Millennial soulsters generally don't take their audience for granted (see MeShell, Joi, Bilal, Angie Stone, Omar, Glenn Lewis, et al.). But since said audience has often tuned out most of current urban pop music and now stumps from an "Anyone but Chingy" platform, they're funking beyond the call of duty.

In other words, they don't have to. Just drop in a few old-school references, approximate analog environments whenever possible, and the disillusioned music fans--urban and beyond--will line up for a touch of love. The same retro strategy propelled "New Country" in the '90s, a fact that, in itself, is cause for more than a bit of concern.

Musiq's claim to fame is, for lack of a better word, vibe. His tracks approximate the feel of middle-of-the-road urban-targeted ads: Every shorty is a dreaded dime piece with a bookstore gig. Every man is an introspective hip-hop Hamlet with reams of blank verse on life on the block and how he first fell in love with hip-hop. Every pair of baggies is creased immaculately, everyone makes beats on the steps of their brownstone, and it's always 11:30 a.m. Yes, Tamia, we can all hear you now.
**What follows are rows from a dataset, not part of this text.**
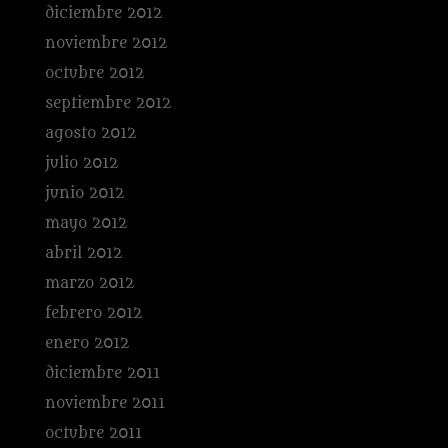
diciembre 2012
noviembre 2012
octubre 2012
septiembre 2012
agosto 2012
julio 2012
junio 2012
mayo 2012
abril 2012
marzo 2012
febrero 2012
enero 2012
diciembre 2011
noviembre 2011
octubre 2011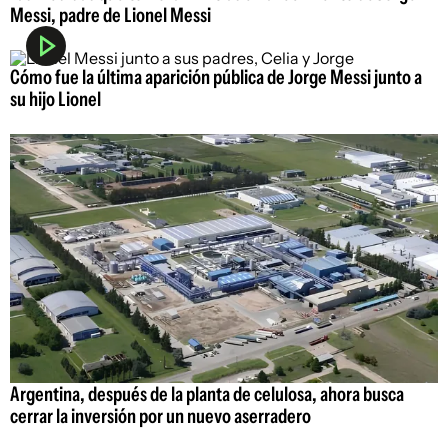
Messi, padre de Lionel Messi
Cómo fue la última aparición pública de Jorge Messi junto a
su hijo Lionel
Argentina, después de la planta de celulosa, ahora busca
cerrar la inversión por un nuevo aserradero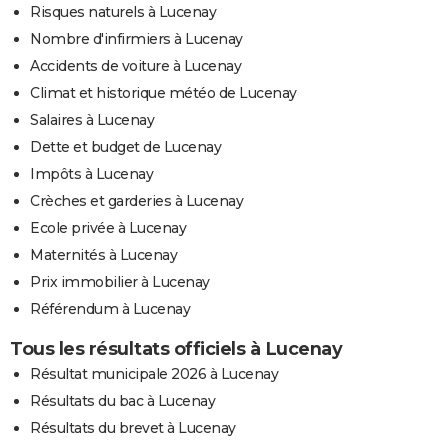
Risques naturels à Lucenay
Nombre d'infirmiers à Lucenay
Accidents de voiture à Lucenay
Climat et historique météo de Lucenay
Salaires à Lucenay
Dette et budget de Lucenay
Impôts à Lucenay
Crèches et garderies à Lucenay
Ecole privée à Lucenay
Maternités à Lucenay
Prix immobilier à Lucenay
Référendum à Lucenay
Tous les résultats officiels à Lucenay
Résultat municipale 2026 à Lucenay
Résultats du bac à Lucenay
Résultats du brevet à Lucenay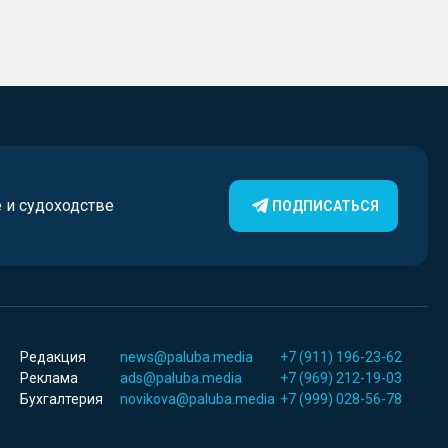
е и судоходстве
ПОДПИСАТЬСЯ
Редакция
news@paluba.media
+7 (911) 196-23-62
Реклама
ads@paluba.media
+7 (969) 212-19-03
Бухгалтерия
novikova@paluba.media
+7 (999) 028-56-78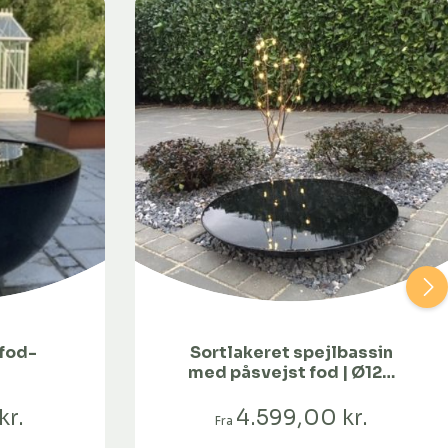
fod-
Sortlakeret spejlbassin
med påsvejst fod | Ø120
cm
kr.
4.599,00 kr.
Fra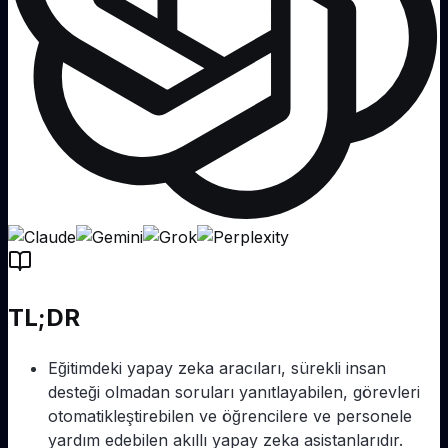
TL;DR
Eğitimdeki yapay zeka aracıları, sürekli insan
desteği olmadan soruları yanıtlayabilen, görevleri
otomatikleştirebilen ve öğrencilere ve personele
yardım edebilen akıllı yapay zeka asistanlarıdır.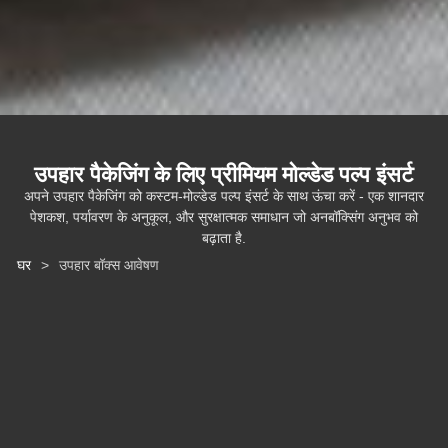
उपहार पैकेजिंग के लिए प्रीमियम मोल्डेड पल्प इंसर्ट
अपने उपहार पैकेजिंग को कस्टम-मोल्डेड पल्प इंसर्ट के साथ ऊंचा करें - एक शानदार
पेशकश, पर्यावरण के अनुकूल, और सुरक्षात्मक समाधान जो अनबॉक्सिंग अनुभव को
बढ़ाता है.
घर
>
उपहार बॉक्स आवेषण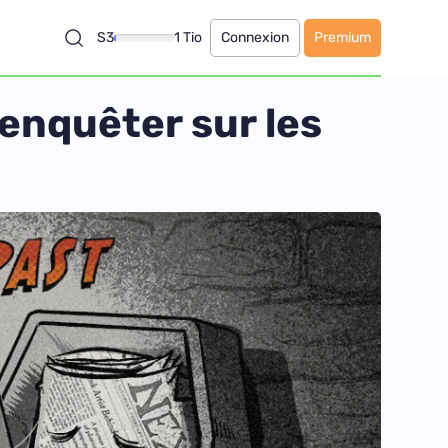
S3
1 Tio
Connexion
Premium
’enquêter sur les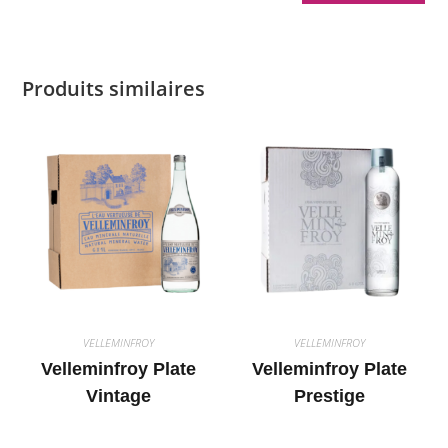
Produits similaires
VELLEMINFROY
VELLEMINFROY
Velleminfroy Plate
Velleminfroy Plate
Vintage
Prestige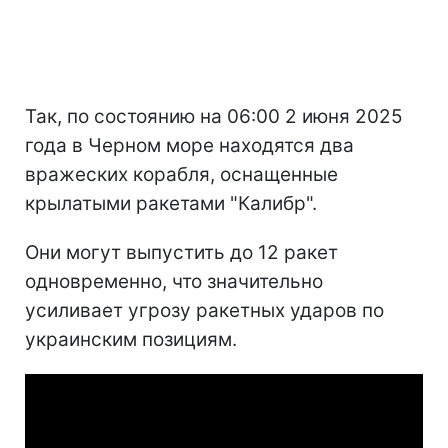
Так, по состоянию на 06:00 2 июня 2025
года в Черном море находятся два
вражеских корабля, оснащенные
крылатыми ракетами "Калибр".
Они могут выпустить до 12 ракет
одновременно, что значительно
усиливает угрозу ракетных ударов по
украинским позициям.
Musiq, with an ear more attuned to chordal embellishment and textural coloration than melody, is the penultimate interpreter of this art-buppie Oz. His sonic palette consists of various shades of Whitfield, Wonder, and Ayers. His limited, almost casual vocals are more suited for serenading baby over fish tea than red-light emotions (anger, jealousy, undergarment-melting sexual desire). On Soulstar, the Philly resident tests the limits of his laid-back zeitgeist and comes up with about as good a general anesthetic as the FDA will allow you to buy.

How else to describe a song that begins, "Have you ever a day when nothing goes your way"? Or, in the case of "Givemorelove/Leaveamessage," "children need something with more substance and more meaning," an Up With People inanity that leads into a rumination on his answering machine? Sophomore year dorm-room scribbles? Contemplation without insight, rhetorical questions passed off as serious musings, all carried home by an almost numbingly monochromatic voice (think Keith without the Sweat) that in extended doses could drive Bill O'Reilly to claim ownership of the grassy-knoll bullet? All of the above, thanks.

Musiq is most comfortable playing the sensitive-shy Walter Mitty type on songs that are often addressed to an absent lover or other object of infatuation. But three albums in, the role is starting to wear. On "Forthenight" he takes a bite from Prince's flower child-playa notebook ("If I Was Your Girlfriend," "Let's Pretend We're Married"), and he touches on so many relationship clichés on "Babymother" that you want to slap him before his girl does.

These aren't serious demerits--if the success of commercial hip-hop has proved anything, it's that sounds matter more than words. Musiq's songs, laced here with sparkling keyboards, cudgeling beats, and TSOP-ish strings, are capable of rising on even the slightest hint of a hook or theme. "Womanopoly"'s rags to riches tale is worn as hell, but the coherent theme catalyzes a tune that would sound unfulfilled without it.

What a shame then, that he has failed to provide so many of his tunes with even the barest hint of direction. Especially when a slight effort would have made Soulstar a worthwhile treat for the legions of Clear Channel malcontents. Hey, even captive audiences deserve a little respect--ya heard, Kerry?